Solution #4 —Focus on Flow.

You are as weak as your weakest link. The entire company suffers when one team doesn’t perform at their potential productivity. There are no winners and losers in the big picture as shown in this fictitious scenario depicting the time spent on taking a customer need from inception to delivered.

Focus on the entire flow of the system as a whole and on improving the flow, not one team’s velocity.

Reduce lead time and waiting time rather than trying to develop faster. In most organizations, it’s not the developers causing the lead time to be long, it’s often the key stakeholders unable to make decisions, or requirements not being adequate, or even infrastructure not able to handle continuous integration. The list goes on.

Measure the lead time from idea to live in production per story and aim to reduce this measure rather than optimizing the already working parts.

Reason #5 — Customer Collaboration and the role of the PO

A criticism I have for both the XP and Scrum evangelists are the importance that is often placed on the PO having to be available to answer any questions the developers might have during the sprint.
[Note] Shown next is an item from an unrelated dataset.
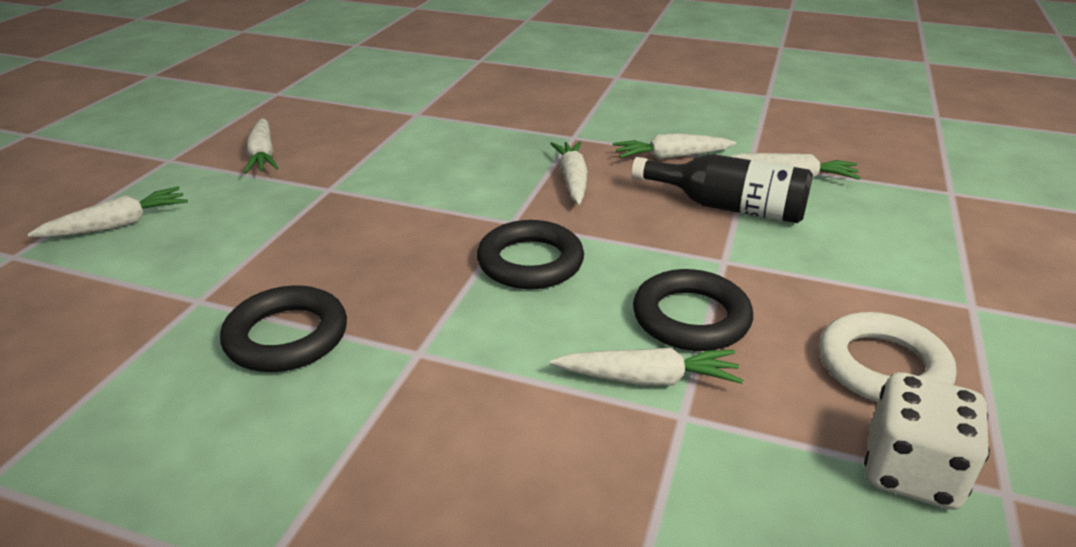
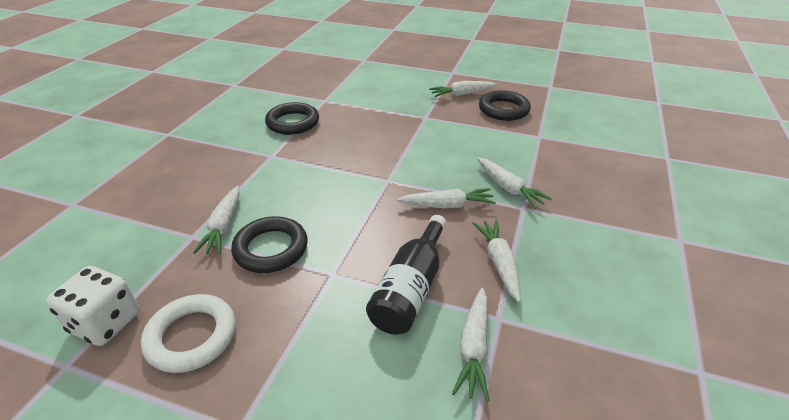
camera: 90 degrees right, 5 degrees up
white carrot [28,187,188,237] -> white carrot moved to [477,158,552,209]
black ring [477,220,584,289] -> black ring moved to [479,90,531,121]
Again, this is not mandated by Scrum explicitly, yet more often than not seen in the agile transformations as there is a lot of emphasis in the Scrum Guide placed on the actual artifacts and measures, not the relationships and the collaborations.

The Scrum Guide doesn’t contain any section dedicated on customer collaboration or relationships. Understandably, as mostly this is implied and hard to articulate in words as it depends on so much, but invariably this causes the focus of many Scrum implementations only to be on the process, roles and artifacts and not the relationships.

Remember, every moment the PO spends with the developers is a moment that they are not collaborating with the customer. The less they collaborate with the customer, the less likely the PO will be in solving the right problem.

Solution #5 — Relationships first.

Success relies 100% on relationships.

It’s close to impossible to build a great product when the designer and the developer doesn’t want to speak to each other or the Product Owner is too scared to question the customer and challenge their requests.

More than anything, the soft skills like communication, conflict resolution and negotiation are the indicators of how fast a team can produce something without having to redo it. Spending time to build relationships might not feel productive, but the cost of not having good relations within a team and between the team and the customer is the number one reason for customers looking for alternatives or the wrong software being developed.

Focus on the items in the Scrum Guideline, but don’t exclude the importance of relationships.

And the PO is not a dedicated resource that should be available at all times to the developers. They should spend equal or more time with the customers than what they do with the developers.

Conclusion

Scrum is good. It might even be the golden bullet you’ve been looking for. But just like no one medicine is the anti-dote to all illness, so too no one methodology or framework is the solution to every organization’s problems.

Please don’t just Scrum on. Question whether it works for you and try new things. Fail fast. Learn from your mistakes, cultivating a culture of Kaizen. And most importantly, focus on the relationships. Healthy relationships are a far bigger success factor than most others.